**INSTRUCTIONS TO FOLLOW:** Needed from the data below: every line from the one with "of urothelial cancer" up to and including the one with "(DAB) staining of", repeated exactly and with nothing else.
====================
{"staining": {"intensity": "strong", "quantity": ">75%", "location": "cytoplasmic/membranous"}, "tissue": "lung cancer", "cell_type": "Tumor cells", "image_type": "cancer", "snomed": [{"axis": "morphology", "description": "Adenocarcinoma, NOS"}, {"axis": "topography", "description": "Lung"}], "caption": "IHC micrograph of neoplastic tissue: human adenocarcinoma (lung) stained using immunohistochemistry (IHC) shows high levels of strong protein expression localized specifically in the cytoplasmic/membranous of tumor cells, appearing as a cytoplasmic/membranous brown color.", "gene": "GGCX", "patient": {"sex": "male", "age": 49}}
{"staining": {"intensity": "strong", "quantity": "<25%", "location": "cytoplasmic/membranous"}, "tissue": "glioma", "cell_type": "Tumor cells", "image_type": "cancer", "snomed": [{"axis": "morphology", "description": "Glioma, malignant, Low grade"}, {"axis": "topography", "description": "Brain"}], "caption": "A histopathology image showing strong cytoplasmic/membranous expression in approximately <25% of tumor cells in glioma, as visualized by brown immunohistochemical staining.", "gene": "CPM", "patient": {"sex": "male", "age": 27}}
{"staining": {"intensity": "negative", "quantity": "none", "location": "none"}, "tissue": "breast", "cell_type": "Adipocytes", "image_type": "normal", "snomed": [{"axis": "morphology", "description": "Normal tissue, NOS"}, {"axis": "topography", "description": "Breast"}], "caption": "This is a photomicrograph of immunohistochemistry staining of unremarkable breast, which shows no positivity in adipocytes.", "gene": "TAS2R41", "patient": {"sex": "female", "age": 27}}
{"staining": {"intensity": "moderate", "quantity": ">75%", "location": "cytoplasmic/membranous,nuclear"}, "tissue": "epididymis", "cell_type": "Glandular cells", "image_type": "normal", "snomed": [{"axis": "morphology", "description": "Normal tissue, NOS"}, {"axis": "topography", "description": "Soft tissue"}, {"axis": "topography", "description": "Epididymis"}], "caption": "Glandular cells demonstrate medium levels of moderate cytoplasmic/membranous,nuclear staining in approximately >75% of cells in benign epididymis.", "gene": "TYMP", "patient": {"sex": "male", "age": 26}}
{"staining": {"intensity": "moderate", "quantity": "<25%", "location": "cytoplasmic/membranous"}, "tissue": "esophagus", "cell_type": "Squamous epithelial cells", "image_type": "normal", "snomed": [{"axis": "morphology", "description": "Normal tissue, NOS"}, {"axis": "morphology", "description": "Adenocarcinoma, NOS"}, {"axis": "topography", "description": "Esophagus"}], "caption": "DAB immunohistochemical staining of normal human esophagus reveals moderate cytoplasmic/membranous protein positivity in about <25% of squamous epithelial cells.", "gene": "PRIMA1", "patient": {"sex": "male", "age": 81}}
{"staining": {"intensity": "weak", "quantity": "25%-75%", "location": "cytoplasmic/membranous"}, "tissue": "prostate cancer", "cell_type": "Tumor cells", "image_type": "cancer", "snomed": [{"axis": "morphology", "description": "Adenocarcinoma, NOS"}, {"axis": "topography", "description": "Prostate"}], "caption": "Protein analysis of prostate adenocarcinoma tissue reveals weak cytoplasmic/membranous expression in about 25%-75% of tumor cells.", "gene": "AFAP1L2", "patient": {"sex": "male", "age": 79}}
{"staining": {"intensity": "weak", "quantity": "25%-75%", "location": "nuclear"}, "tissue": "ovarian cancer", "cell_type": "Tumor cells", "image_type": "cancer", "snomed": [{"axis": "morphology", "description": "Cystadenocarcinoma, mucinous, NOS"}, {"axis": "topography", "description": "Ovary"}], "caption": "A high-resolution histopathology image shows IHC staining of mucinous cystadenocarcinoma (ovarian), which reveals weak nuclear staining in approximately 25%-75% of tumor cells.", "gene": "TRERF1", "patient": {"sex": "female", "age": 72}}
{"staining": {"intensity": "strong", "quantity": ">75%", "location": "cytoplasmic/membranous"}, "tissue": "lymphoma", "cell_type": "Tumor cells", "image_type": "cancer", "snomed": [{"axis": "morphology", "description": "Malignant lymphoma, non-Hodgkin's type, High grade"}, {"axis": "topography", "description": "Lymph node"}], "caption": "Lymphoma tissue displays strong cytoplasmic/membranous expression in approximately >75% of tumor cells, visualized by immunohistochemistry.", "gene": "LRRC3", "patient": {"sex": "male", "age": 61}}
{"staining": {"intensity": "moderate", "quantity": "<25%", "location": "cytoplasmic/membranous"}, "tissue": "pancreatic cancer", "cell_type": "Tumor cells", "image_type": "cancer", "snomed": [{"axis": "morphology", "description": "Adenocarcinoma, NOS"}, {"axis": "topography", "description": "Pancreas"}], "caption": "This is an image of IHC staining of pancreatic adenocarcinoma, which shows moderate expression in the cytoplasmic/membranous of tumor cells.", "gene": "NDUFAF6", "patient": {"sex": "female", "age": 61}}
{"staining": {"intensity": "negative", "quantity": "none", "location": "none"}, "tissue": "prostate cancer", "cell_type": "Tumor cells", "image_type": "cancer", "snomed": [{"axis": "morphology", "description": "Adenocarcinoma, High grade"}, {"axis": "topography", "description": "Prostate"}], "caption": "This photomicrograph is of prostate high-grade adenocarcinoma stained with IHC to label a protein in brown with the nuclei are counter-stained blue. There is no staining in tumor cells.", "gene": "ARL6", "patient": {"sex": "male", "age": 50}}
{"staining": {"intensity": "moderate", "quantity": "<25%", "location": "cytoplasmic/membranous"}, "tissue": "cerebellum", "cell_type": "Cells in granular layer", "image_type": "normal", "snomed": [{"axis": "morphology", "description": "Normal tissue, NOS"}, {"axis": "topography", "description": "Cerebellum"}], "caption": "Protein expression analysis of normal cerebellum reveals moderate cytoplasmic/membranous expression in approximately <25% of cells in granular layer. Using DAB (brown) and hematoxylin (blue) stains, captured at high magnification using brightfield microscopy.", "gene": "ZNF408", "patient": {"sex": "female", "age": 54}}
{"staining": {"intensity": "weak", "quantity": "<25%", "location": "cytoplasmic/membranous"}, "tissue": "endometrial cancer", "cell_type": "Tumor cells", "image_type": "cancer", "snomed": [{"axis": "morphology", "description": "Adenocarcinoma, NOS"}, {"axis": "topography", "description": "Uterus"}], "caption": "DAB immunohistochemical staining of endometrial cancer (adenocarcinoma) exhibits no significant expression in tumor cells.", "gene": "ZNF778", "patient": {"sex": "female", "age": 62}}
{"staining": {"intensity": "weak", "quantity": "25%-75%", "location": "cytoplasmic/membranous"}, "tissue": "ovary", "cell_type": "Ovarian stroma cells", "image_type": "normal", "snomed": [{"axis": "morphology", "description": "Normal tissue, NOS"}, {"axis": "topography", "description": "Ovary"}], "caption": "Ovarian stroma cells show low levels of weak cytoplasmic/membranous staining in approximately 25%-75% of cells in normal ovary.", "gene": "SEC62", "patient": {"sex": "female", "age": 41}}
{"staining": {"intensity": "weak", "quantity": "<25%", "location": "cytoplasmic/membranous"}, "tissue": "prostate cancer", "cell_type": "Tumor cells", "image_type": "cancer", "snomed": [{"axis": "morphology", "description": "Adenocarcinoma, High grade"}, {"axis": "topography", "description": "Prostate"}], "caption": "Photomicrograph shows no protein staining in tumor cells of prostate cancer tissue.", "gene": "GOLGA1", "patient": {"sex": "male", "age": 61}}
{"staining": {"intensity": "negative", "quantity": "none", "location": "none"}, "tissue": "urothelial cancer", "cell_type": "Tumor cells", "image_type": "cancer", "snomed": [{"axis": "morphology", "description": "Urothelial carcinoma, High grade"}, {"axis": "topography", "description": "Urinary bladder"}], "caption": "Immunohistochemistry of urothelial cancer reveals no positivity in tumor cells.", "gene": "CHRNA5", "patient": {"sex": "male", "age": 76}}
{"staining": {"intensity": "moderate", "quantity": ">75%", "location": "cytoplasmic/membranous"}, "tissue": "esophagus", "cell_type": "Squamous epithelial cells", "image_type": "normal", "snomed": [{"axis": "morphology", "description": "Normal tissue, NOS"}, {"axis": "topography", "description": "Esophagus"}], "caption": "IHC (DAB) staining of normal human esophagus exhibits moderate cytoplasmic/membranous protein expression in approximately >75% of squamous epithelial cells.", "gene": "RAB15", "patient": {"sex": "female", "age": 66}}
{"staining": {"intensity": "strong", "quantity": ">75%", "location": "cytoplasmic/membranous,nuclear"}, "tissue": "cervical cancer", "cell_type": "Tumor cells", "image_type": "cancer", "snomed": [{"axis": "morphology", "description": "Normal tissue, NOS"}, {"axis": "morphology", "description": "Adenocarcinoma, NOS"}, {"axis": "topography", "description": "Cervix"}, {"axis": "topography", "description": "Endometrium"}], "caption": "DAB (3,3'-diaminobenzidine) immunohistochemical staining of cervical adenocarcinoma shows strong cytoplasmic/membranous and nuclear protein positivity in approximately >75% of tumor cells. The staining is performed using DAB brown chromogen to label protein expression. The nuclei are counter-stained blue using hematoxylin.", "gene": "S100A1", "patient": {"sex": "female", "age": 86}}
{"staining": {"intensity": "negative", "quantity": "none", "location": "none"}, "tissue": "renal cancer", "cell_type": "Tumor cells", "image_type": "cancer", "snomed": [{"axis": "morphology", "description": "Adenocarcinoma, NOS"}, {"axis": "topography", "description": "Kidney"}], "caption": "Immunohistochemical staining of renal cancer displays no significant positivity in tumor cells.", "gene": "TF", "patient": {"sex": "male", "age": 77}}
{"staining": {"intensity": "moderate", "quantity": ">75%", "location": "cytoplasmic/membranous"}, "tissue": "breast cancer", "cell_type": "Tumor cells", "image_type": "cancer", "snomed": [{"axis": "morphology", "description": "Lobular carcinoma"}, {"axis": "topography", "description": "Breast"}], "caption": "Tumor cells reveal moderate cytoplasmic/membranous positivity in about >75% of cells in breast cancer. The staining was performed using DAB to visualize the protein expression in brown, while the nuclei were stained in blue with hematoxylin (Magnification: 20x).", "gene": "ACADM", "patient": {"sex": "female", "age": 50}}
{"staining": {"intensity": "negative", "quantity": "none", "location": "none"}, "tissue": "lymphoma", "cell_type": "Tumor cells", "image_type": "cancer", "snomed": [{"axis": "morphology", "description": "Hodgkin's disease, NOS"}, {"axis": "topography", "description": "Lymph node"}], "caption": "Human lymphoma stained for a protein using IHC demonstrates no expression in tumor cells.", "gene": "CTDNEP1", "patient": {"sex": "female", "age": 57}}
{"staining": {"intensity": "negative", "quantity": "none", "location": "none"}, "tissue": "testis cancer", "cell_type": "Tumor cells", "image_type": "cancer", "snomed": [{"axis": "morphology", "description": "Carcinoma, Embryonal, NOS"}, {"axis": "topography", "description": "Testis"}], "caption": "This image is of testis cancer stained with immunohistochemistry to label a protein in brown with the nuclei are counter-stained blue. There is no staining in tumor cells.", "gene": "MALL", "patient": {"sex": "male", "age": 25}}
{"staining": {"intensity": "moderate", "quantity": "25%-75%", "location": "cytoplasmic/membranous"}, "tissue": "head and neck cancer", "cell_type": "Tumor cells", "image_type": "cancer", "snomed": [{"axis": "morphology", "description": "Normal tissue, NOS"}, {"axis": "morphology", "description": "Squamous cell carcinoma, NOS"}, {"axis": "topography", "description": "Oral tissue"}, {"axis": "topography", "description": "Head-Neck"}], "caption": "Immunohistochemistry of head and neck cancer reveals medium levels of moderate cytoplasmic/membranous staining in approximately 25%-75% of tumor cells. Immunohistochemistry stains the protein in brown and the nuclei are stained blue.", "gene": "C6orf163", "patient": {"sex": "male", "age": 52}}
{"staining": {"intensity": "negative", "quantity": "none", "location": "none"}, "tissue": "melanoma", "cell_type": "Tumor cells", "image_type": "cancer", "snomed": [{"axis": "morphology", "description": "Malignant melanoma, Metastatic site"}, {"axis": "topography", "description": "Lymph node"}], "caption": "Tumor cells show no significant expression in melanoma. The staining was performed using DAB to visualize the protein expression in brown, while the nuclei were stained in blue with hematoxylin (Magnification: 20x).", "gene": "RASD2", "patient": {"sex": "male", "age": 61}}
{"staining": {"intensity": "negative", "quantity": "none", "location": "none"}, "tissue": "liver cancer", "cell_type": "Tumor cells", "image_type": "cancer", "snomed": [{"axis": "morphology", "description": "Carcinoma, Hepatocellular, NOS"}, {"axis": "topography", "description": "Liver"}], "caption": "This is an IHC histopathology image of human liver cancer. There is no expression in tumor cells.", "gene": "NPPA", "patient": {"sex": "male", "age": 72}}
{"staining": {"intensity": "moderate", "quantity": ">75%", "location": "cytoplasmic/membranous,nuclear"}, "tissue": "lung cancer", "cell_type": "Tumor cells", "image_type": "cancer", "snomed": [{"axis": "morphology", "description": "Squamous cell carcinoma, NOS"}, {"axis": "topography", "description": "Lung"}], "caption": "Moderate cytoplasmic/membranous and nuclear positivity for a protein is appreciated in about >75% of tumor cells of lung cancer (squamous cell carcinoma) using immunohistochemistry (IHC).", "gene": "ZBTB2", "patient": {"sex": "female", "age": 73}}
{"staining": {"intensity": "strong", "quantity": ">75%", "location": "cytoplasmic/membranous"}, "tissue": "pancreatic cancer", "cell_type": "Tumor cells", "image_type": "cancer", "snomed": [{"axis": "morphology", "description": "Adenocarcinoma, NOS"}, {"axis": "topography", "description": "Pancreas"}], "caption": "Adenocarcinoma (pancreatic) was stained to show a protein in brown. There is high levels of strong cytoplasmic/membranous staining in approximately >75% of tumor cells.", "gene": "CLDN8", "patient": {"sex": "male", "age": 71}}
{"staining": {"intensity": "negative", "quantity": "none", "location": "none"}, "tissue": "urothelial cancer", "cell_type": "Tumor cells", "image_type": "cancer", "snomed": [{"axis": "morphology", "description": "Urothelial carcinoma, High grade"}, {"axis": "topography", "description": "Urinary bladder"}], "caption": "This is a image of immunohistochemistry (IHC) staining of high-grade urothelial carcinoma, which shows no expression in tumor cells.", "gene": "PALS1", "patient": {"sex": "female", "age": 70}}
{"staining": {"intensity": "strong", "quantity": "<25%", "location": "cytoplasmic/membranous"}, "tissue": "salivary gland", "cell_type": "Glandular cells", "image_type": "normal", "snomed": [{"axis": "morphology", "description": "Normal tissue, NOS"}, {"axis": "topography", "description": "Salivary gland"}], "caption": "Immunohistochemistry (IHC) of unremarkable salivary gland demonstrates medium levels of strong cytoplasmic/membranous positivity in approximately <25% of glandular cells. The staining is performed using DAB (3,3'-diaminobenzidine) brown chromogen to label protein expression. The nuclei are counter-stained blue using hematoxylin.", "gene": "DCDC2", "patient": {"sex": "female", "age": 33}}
====================
**COMPLETED TASK:**
{"staining": {"intensity": "negative", "quantity": "none", "location": "none"}, "tissue": "urothelial cancer", "cell_type": "Tumor cells", "image_type": "cancer", "snomed": [{"axis": "morphology", "description": "Urothelial carcinoma, High grade"}, {"axis": "topography", "description": "Urinary bladder"}], "caption": "Immunohistochemistry of urothelial cancer reveals no positivity in tumor cells.", "gene": "CHRNA5", "patient": {"sex": "male", "age": 76}}
{"staining": {"intensity": "moderate", "quantity": ">75%", "location": "cytoplasmic/membranous"}, "tissue": "esophagus", "cell_type": "Squamous epithelial cells", "image_type": "normal", "snomed": [{"axis": "morphology", "description": "Normal tissue, NOS"}, {"axis": "topography", "description": "Esophagus"}], "caption": "IHC (DAB) staining of normal human esophagus exhibits moderate cytoplasmic/membranous protein expression in approximately >75% of squamous epithelial cells.", "gene": "RAB15", "patient": {"sex": "female", "age": 66}}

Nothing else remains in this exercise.